Credit: Peter Macdiarmid/Getty Images
Wakefield read a statement from a UK newspaper apologizing after the former doctor brought a defamation suit. By this point, Deer had published numerous groundbreaking stories in the Sunday Times (circulation: 1.2 million). A tiny local newspaper, the Cambridge Evening News (circulation: 5,000), had reprinted two sentences from Deer's coverage. Instead of bringing Deer to court (which he would do later, unsuccessfully), Wakefield sued the fragile paper in eastern England, which did not have the resources to defend itself.
No one on the Mall that day understood the specifics. They weren't told the backstory. All they heard was that Wakefield was vindicated, for which they cheered.
Every schtick has a shelf life. Deer details the increasingly absurd stakes of Wakefield's career: measles causes Crohn's disease; the MMR vaccine causes autism; all vaccines are suspect. Over the course of two decades, the disbarred doctor chased money wherever it led, taking a willing media along with him. His efforts culminated in the 2016 pseudoscience documentary, "Vaxxed."

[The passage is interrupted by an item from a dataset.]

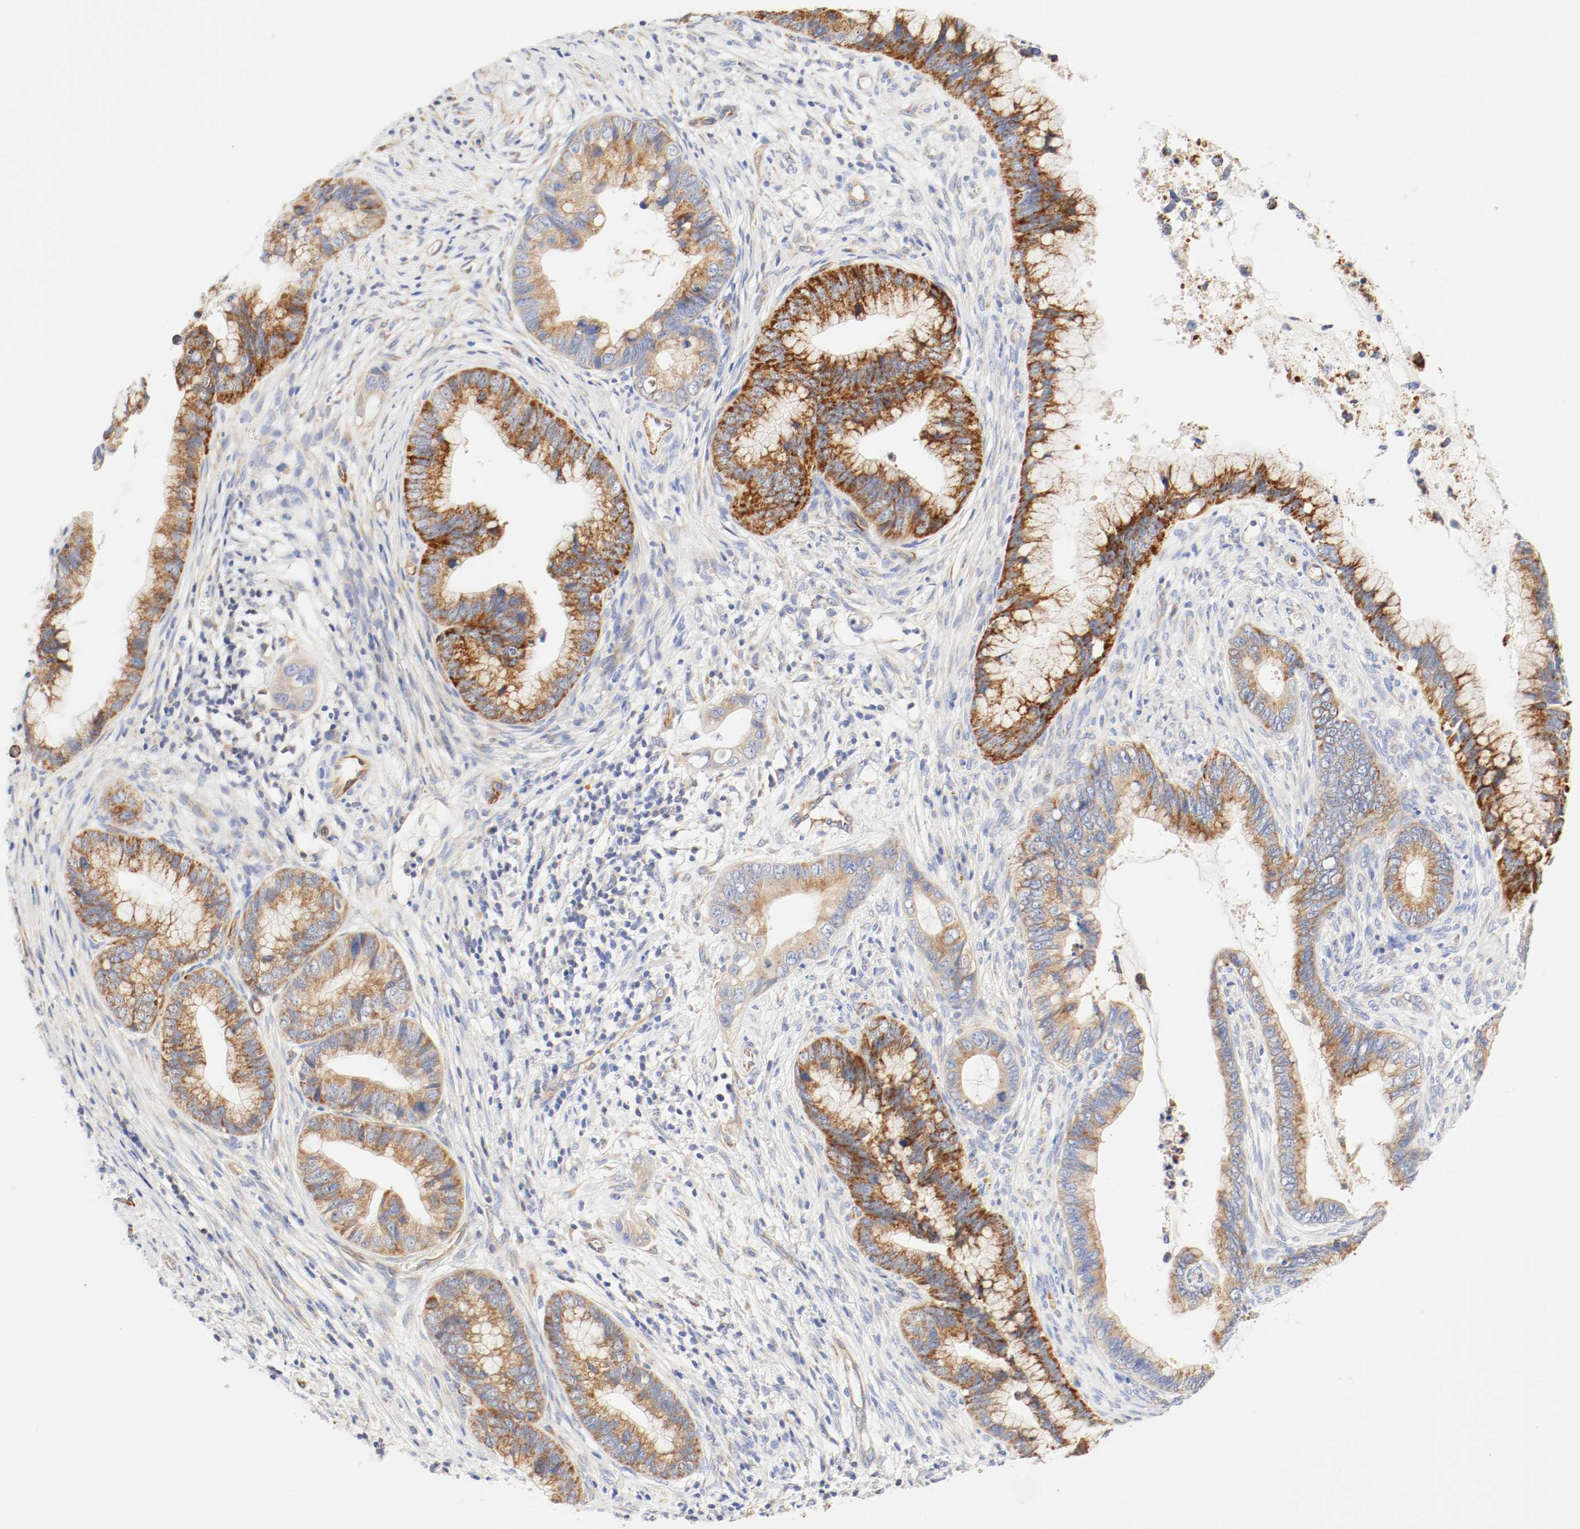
{"staining": {"intensity": "strong", "quantity": ">75%", "location": "cytoplasmic/membranous"}, "tissue": "cervical cancer", "cell_type": "Tumor cells", "image_type": "cancer", "snomed": [{"axis": "morphology", "description": "Adenocarcinoma, NOS"}, {"axis": "topography", "description": "Cervix"}], "caption": "Tumor cells display strong cytoplasmic/membranous positivity in approximately >75% of cells in cervical adenocarcinoma.", "gene": "GIT1", "patient": {"sex": "female", "age": 44}}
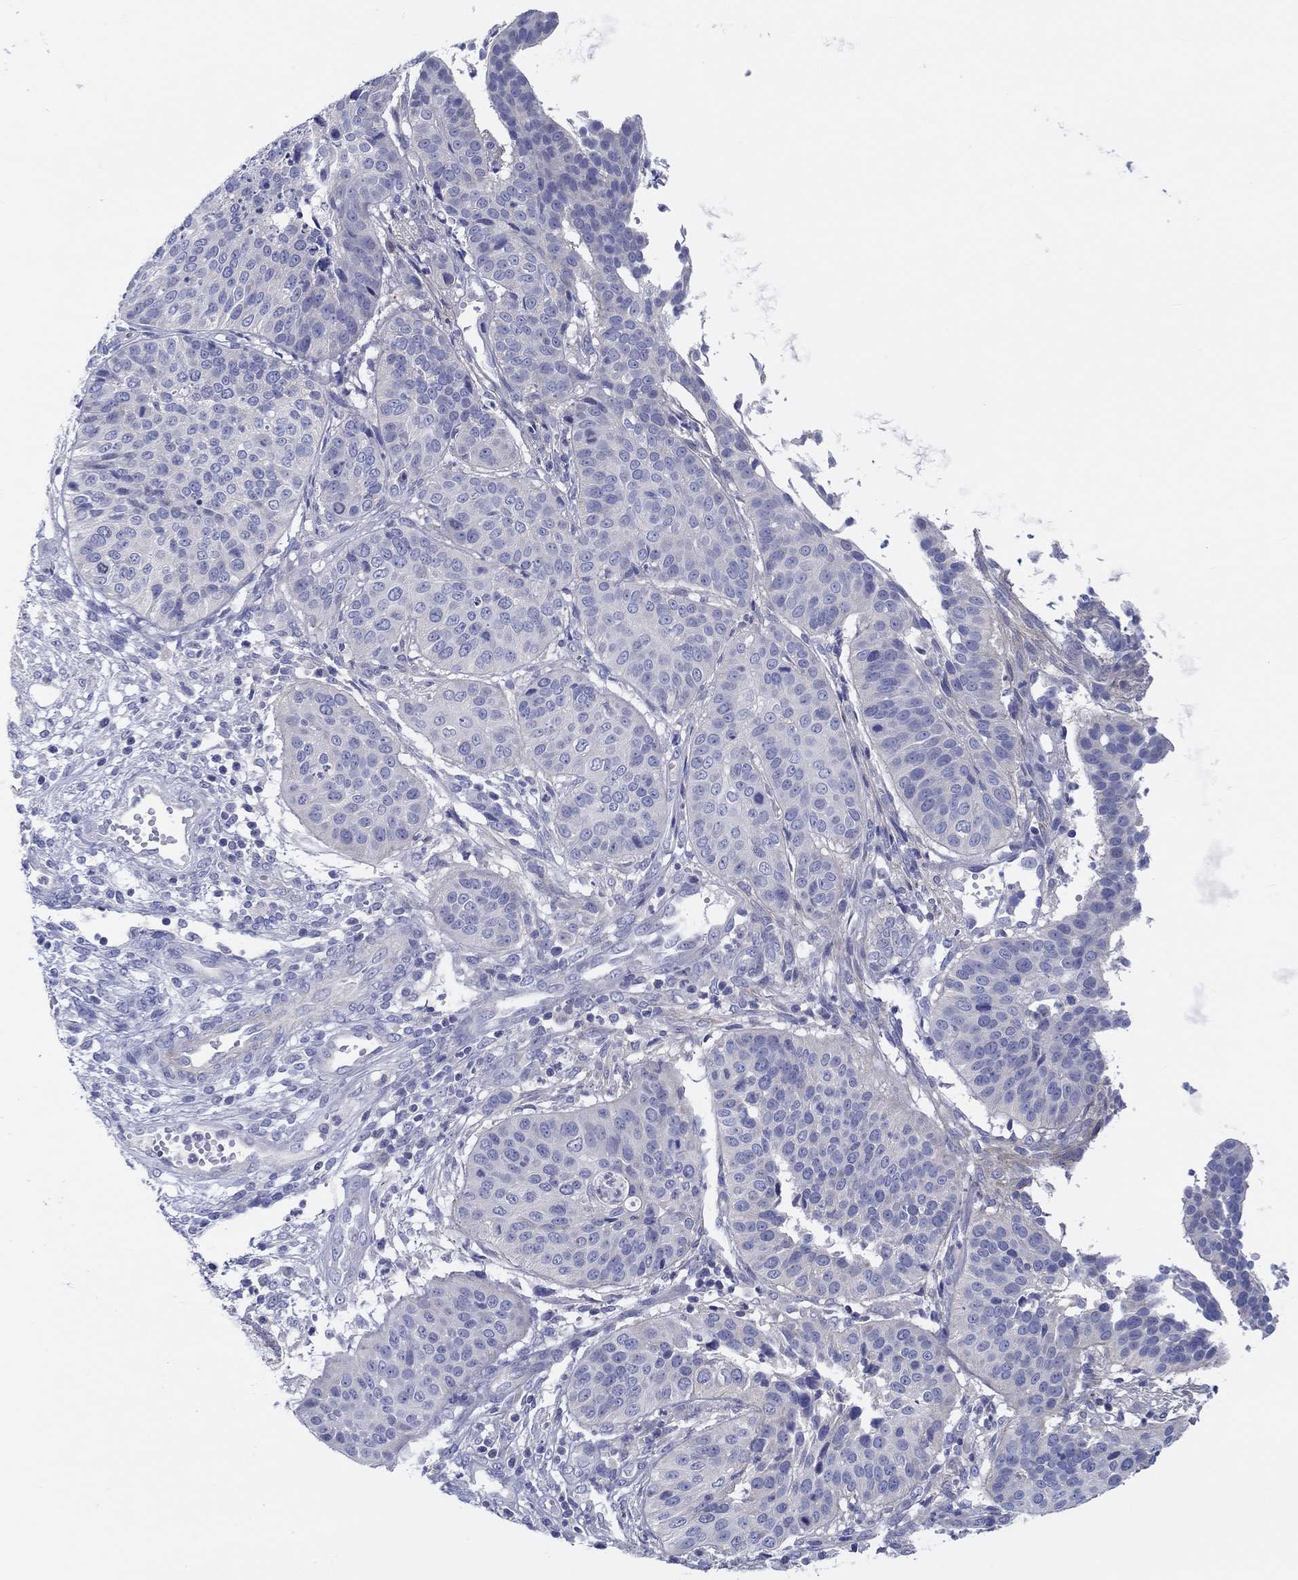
{"staining": {"intensity": "negative", "quantity": "none", "location": "none"}, "tissue": "cervical cancer", "cell_type": "Tumor cells", "image_type": "cancer", "snomed": [{"axis": "morphology", "description": "Normal tissue, NOS"}, {"axis": "morphology", "description": "Squamous cell carcinoma, NOS"}, {"axis": "topography", "description": "Cervix"}], "caption": "The immunohistochemistry image has no significant expression in tumor cells of squamous cell carcinoma (cervical) tissue.", "gene": "HAPLN4", "patient": {"sex": "female", "age": 39}}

Actions have consequences. Andrew Wakefield saw opportunity in vaccine-resistant parents. At first, he filed for his own single-jab measles vaccine—at the time, the demon was supposedly the triple shot MMR—but he wasn't fully aware of what lurked inside of this Pandora's box. Wakefield was paid hundreds of thousands of dollars to fabricate the study, as Deer's reporting shows. A long game hadn't yet been imagined.
Twenty-two years later, during the worst pandemic in a century, 35 percent of Americans claim they will not take an FDA-approved, free COVID-19 vaccine, according to a Gallup poll. The science community called Wakefield's research out for what it was, yet by manipulating the media—more forcefully, social media—the "doctor with no patients" has made a large percentage of people skeptical of one of the best therapeutic interventions ever devised. The cost, if and when a COVID-19 vaccine is developed, will be high.
Never say one man cannot change the world. And never think that change is always for the better.